[Data listing]

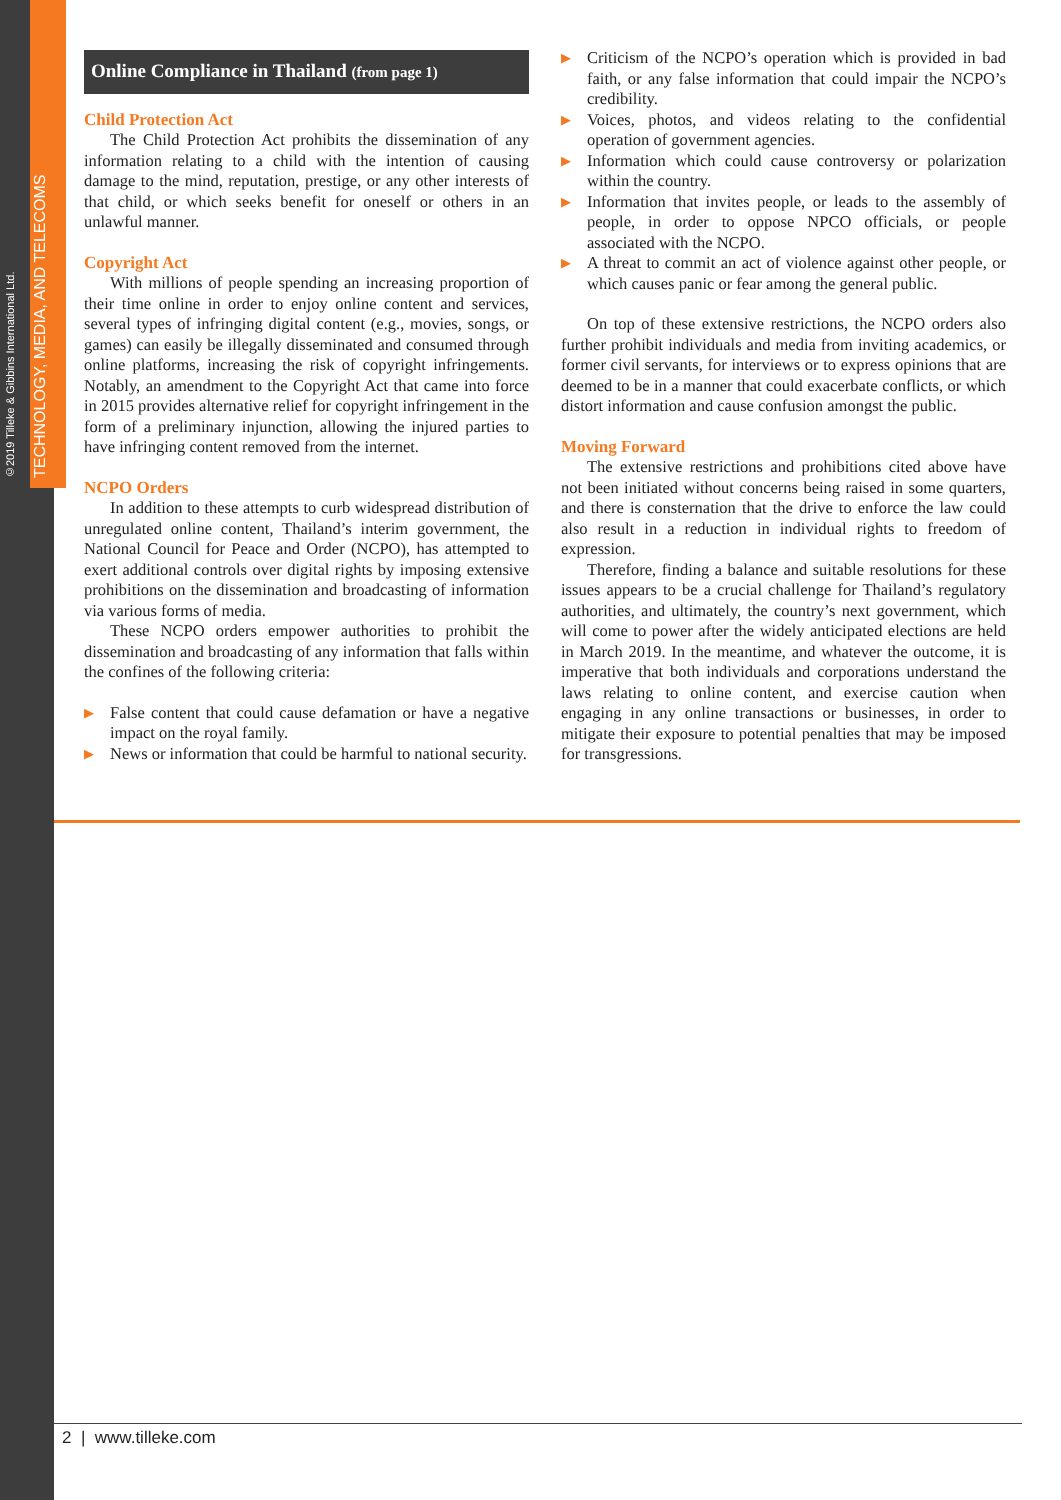©2019 Tilleke & Gibbins International Ltd.
TECHNOLOGY, MEDIA, AND TELECOMS
Online Compliance in Thailand (from page 1)
Child Protection Act
The Child Protection Act prohibits the dissemination of any information relating to a child with the intention of causing damage to the mind, reputation, prestige, or any other interests of that child, or which seeks benefit for oneself or others in an unlawful manner.
Copyright Act
With millions of people spending an increasing proportion of their time online in order to enjoy online content and services, several types of infringing digital content (e.g., movies, songs, or games) can easily be illegally disseminated and consumed through online platforms, increasing the risk of copyright infringements. Notably, an amendment to the Copyright Act that came into force in 2015 provides alternative relief for copyright infringement in the form of a preliminary injunction, allowing the injured parties to have infringing content removed from the internet.
NCPO Orders
In addition to these attempts to curb widespread distribution of unregulated online content, Thailand’s interim government, the National Council for Peace and Order (NCPO), has attempted to exert additional controls over digital rights by imposing extensive prohibitions on the dissemination and broadcasting of information via various forms of media.
These NCPO orders empower authorities to prohibit the dissemination and broadcasting of any information that falls within the confines of the following criteria:
▶ False content that could cause defamation or have a negative impact on the royal family.
▶ News or information that could be harmful to national security.
▶ Criticism of the NCPO’s operation which is provided in bad faith, or any false information that could impair the NCPO’s credibility.
▶ Voices, photos, and videos relating to the confidential operation of government agencies.
▶ Information which could cause controversy or polarization within the country.
▶ Information that invites people, or leads to the assembly of people, in order to oppose NPCO officials, or people associated with the NCPO.
▶ A threat to commit an act of violence against other people, or which causes panic or fear among the general public.
On top of these extensive restrictions, the NCPO orders also further prohibit individuals and media from inviting academics, or former civil servants, for interviews or to express opinions that are deemed to be in a manner that could exacerbate conflicts, or which distort information and cause confusion amongst the public.
Moving Forward
The extensive restrictions and prohibitions cited above have not been initiated without concerns being raised in some quarters, and there is consternation that the drive to enforce the law could also result in a reduction in individual rights to freedom of expression.
Therefore, finding a balance and suitable resolutions for these issues appears to be a crucial challenge for Thailand’s regulatory authorities, and ultimately, the country’s next government, which will come to power after the widely anticipated elections are held in March 2019. In the meantime, and whatever the outcome, it is imperative that both individuals and corporations understand the laws relating to online content, and exercise caution when engaging in any online transactions or businesses, in order to mitigate their exposure to potential penalties that may be imposed for transgressions.
2 | www.tilleke.com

[/Data listing]

Your objective: Verbatim repeat, images removed: give each entry again exactly as it reads.

Solution for this problem:
©2019 Tilleke & Gibbins International Ltd.
TECHNOLOGY, MEDIA, AND TELECOMS
Online Compliance in Thailand (from page 1)
Child Protection Act
The Child Protection Act prohibits the dissemination of any information relating to a child with the intention of causing damage to the mind, reputation, prestige, or any other interests of that child, or which seeks benefit for oneself or others in an unlawful manner.
Copyright Act
With millions of people spending an increasing proportion of their time online in order to enjoy online content and services, several types of infringing digital content (e.g., movies, songs, or games) can easily be illegally disseminated and consumed through online platforms, increasing the risk of copyright infringements. Notably, an amendment to the Copyright Act that came into force in 2015 provides alternative relief for copyright infringement in the form of a preliminary injunction, allowing the injured parties to have infringing content removed from the internet.
NCPO Orders
In addition to these attempts to curb widespread distribution of unregulated online content, Thailand’s interim government, the National Council for Peace and Order (NCPO), has attempted to exert additional controls over digital rights by imposing extensive prohibitions on the dissemination and broadcasting of information via various forms of media.
These NCPO orders empower authorities to prohibit the dissemination and broadcasting of any information that falls within the confines of the following criteria:
▶ False content that could cause defamation or have a negative impact on the royal family.
▶ News or information that could be harmful to national security.
▶ Criticism of the NCPO’s operation which is provided in bad faith, or any false information that could impair the NCPO’s credibility.
▶ Voices, photos, and videos relating to the confidential operation of government agencies.
▶ Information which could cause controversy or polarization within the country.
▶ Information that invites people, or leads to the assembly of people, in order to oppose NPCO officials, or people associated with the NCPO.
▶ A threat to commit an act of violence against other people, or which causes panic or fear among the general public.
On top of these extensive restrictions, the NCPO orders also further prohibit individuals and media from inviting academics, or former civil servants, for interviews or to express opinions that are deemed to be in a manner that could exacerbate conflicts, or which distort information and cause confusion amongst the public.
Moving Forward
The extensive restrictions and prohibitions cited above have not been initiated without concerns being raised in some quarters, and there is consternation that the drive to enforce the law could also result in a reduction in individual rights to freedom of expression.
Therefore, finding a balance and suitable resolutions for these issues appears to be a crucial challenge for Thailand’s regulatory authorities, and ultimately, the country’s next government, which will come to power after the widely anticipated elections are held in March 2019. In the meantime, and whatever the outcome, it is imperative that both individuals and corporations understand the laws relating to online content, and exercise caution when engaging in any online transactions or businesses, in order to mitigate their exposure to potential penalties that may be imposed for transgressions.
2 | www.tilleke.com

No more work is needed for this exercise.